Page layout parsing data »
──────────
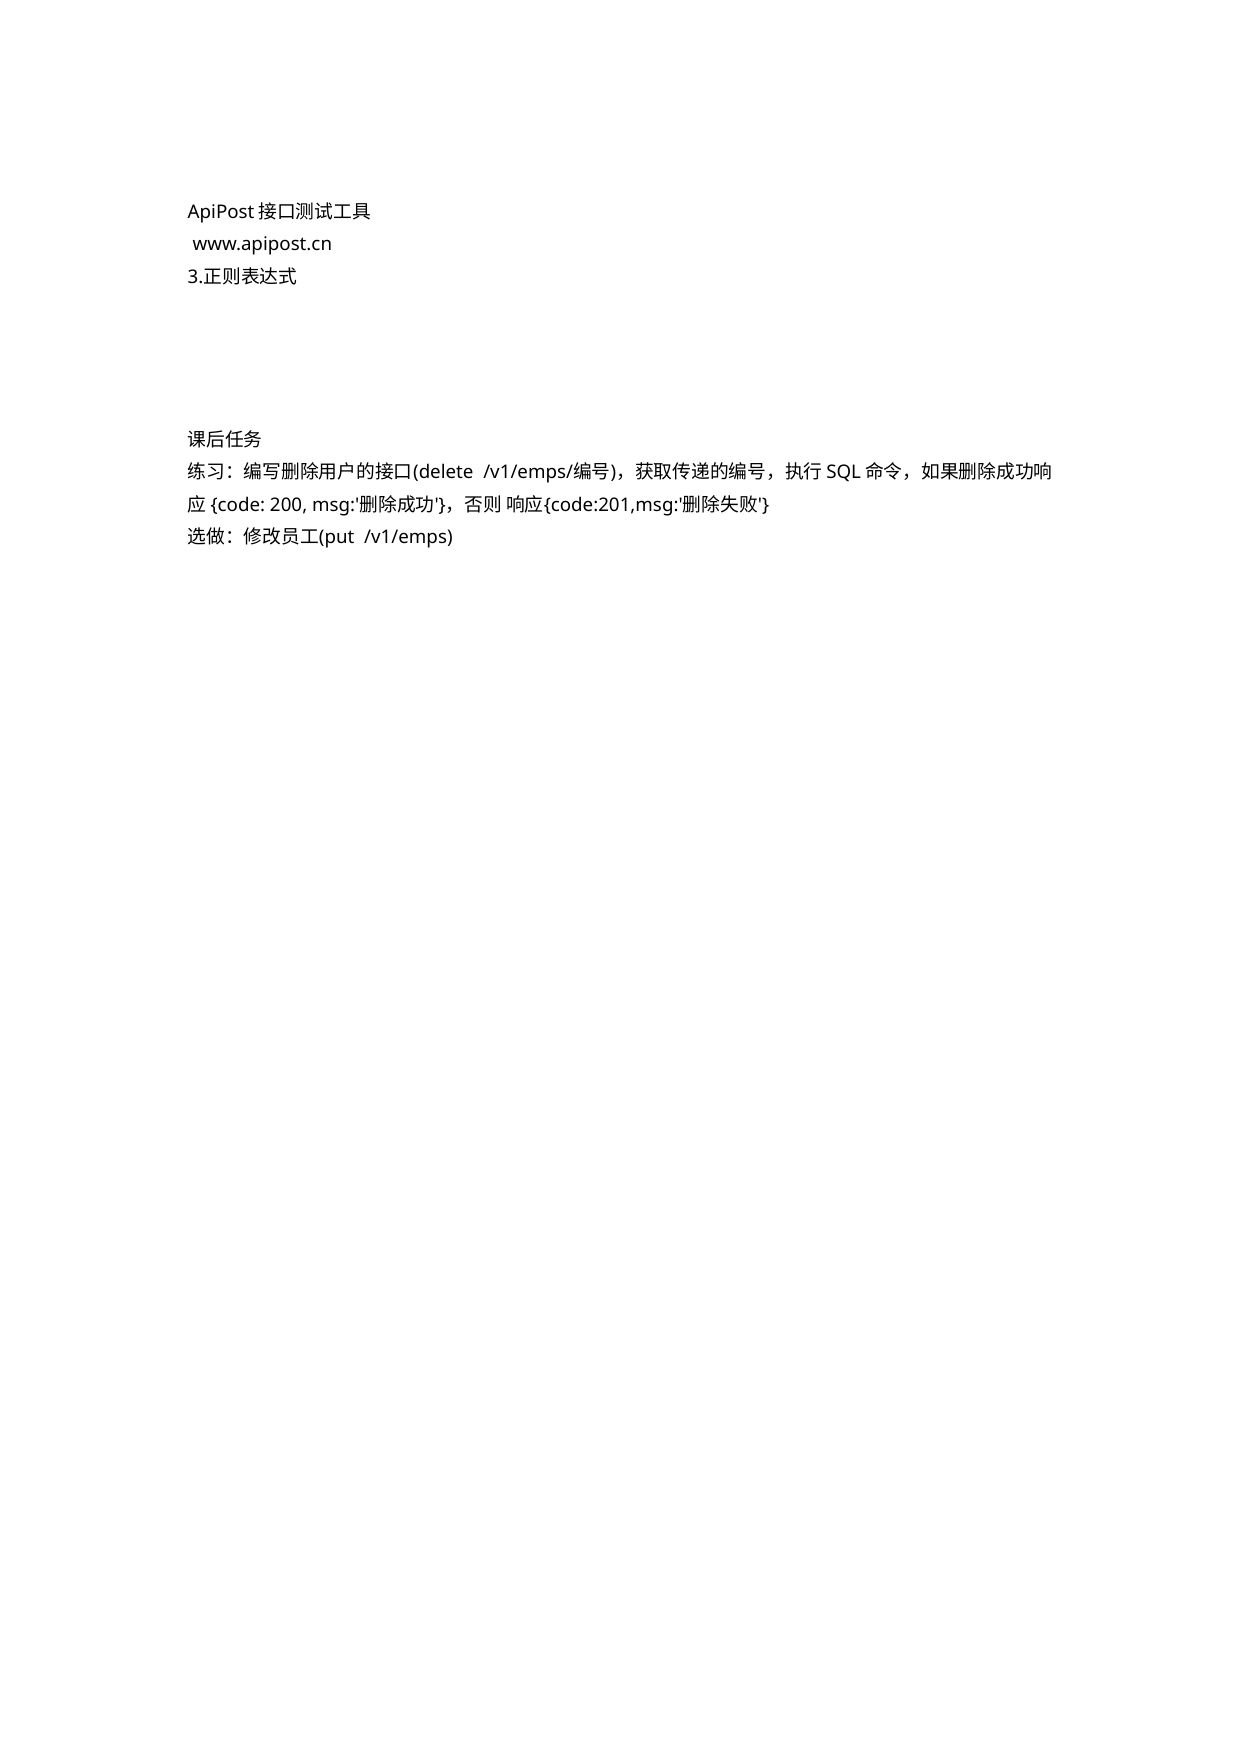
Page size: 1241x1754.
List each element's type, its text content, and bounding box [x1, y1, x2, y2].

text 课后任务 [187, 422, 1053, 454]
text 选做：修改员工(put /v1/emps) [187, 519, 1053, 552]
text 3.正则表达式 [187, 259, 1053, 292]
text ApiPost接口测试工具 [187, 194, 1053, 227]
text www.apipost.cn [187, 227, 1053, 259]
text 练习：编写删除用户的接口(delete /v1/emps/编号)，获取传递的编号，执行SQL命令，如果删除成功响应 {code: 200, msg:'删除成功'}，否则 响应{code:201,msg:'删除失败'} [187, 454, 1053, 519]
──────────
Work required »
No images belong in the copy. Transcribe every record exactly.

Result of the exercise »
Page size: 1241x1754.
List each element's type, its text content, and bounding box [x1, y1, x2, y2].

text 课后任务 [187, 422, 1053, 454]
text 选做：修改员工(put /v1/emps) [187, 519, 1053, 552]
text 3.正则表达式 [187, 259, 1053, 292]
text ApiPost接口测试工具 [187, 194, 1053, 227]
text www.apipost.cn [187, 227, 1053, 259]
text 练习：编写删除用户的接口(delete /v1/emps/编号)，获取传递的编号，执行SQL命令，如果删除成功响应 {code: 200, msg:'删除成功'}，否则 响应{code:201,msg:'删除失败'} [187, 454, 1053, 519]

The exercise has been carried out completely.